As an exammple, consider the method of ridge regression for LS linear regression. If the $N$ data points in the training set are barely independent, then matrix ${\bf XX}^T$ has full rank but is very close to singularity, and its smallest eigenvalue $\lambda_{min}$ , the smallest singular value $\sigma_{min}=\sqrt{\lambda_{min}}$ of ${\bf A}$ , is close to zero, and the normal equation ${\bf XX}^T{\bf w}={\bf Xy}$ (Eq. (115)) is ill-conditioned. Now the solution ${\bf w}=({\bf X}^T)^-{\bf y}$ based on the pseudo-inverse is unstable and prone to noise. Any minor change due to noise in the dataset (in either ${\bf X}$ or ${\bf y}$ ) may cause a huge change in ${\bf w}$ , i.e., the resulting ${\bf w}$ has a large variance error and the regression model overfits the data and is therefore poor generalizable.

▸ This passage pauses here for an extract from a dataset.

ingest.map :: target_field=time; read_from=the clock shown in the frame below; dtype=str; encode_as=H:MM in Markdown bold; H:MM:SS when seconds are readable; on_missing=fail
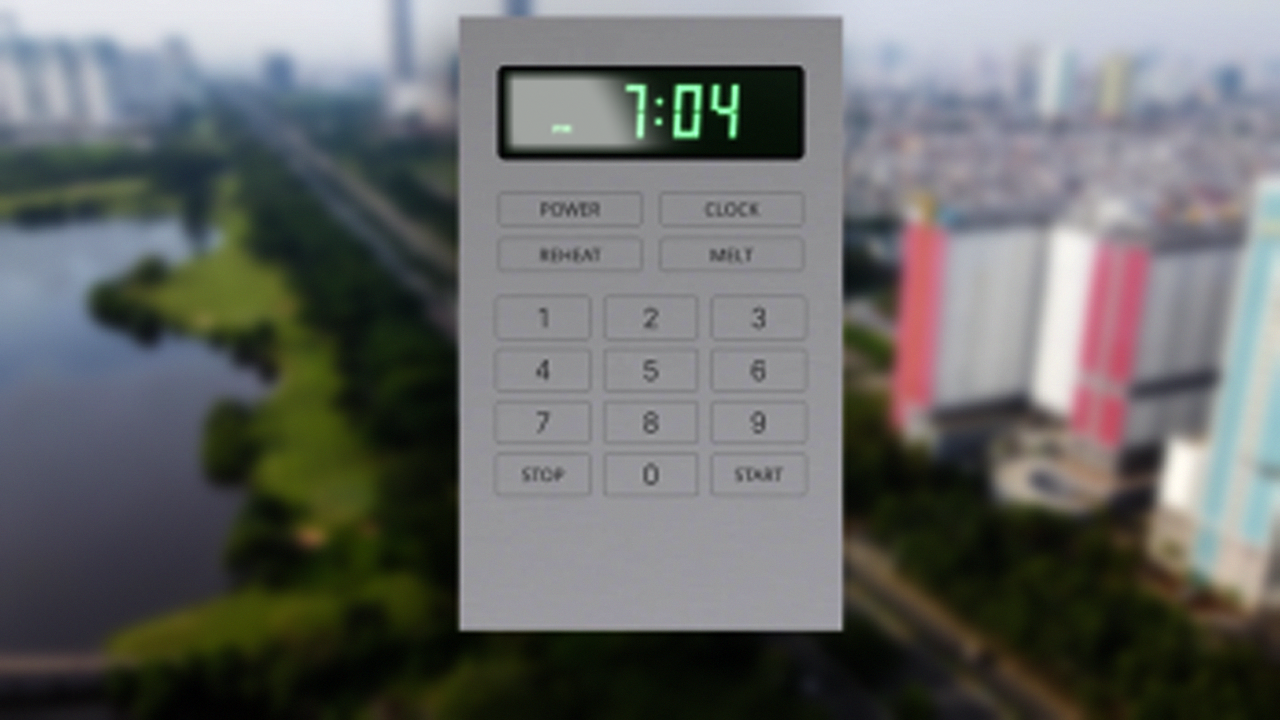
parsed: **7:04**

In this case, the ridge regression method can be used to regularize the ill-conditioned problem by constructing an objective function $J({\bf w})$ that contains a regularization or penalty term $\lambda\vert\vert{\bf w}\vert\vert^2/2$ to discourage large weights while minimizing the error $\varepsilon=\vert\vert{\bf r}\vert\vert^2/2$ :

$\displaystyle J({\bf w})=\frac{1}{2}\vert\vert{\bf y}-{\bf X}^T{\bf w}\vert\vert^2 +\frac{\lambda}{2}\vert\vert{\bf w}\vert\vert^2$

(142)

This method is in general call weight decay and the hyperparameter $\lambda$ is called the weight decay parameter. Solving the equation

$\displaystyle \frac{d}{d{\bf w}} J({\bf w}) ={\bf XX}^T{\bf w}-{\bf Xy}+\lambda{\bf w} =({\bf XX}^T+\lambda{\bf I}){\bf w}-{\bf Xy} ={\bf0}$

(143)

we get

$\displaystyle {\bf w}^*=({\bf XX}^T+\lambda{\bf I})^{-1}{\bf Xy}$

(144)

Now a proper tradeoff between accuracy and stability can be made by adjusting the hyperparameter $\lambda$ :

Small $\lambda$ : the solution is more accurate but also more prone to noise and therefore less stable, i.e., large variance error but small bias error, or overfitting;
Large $\lambda$ : the solution is more stable as it is less affacted by noise, but it may be less accurate, i.e., small variance error but large bias error, or underfitting.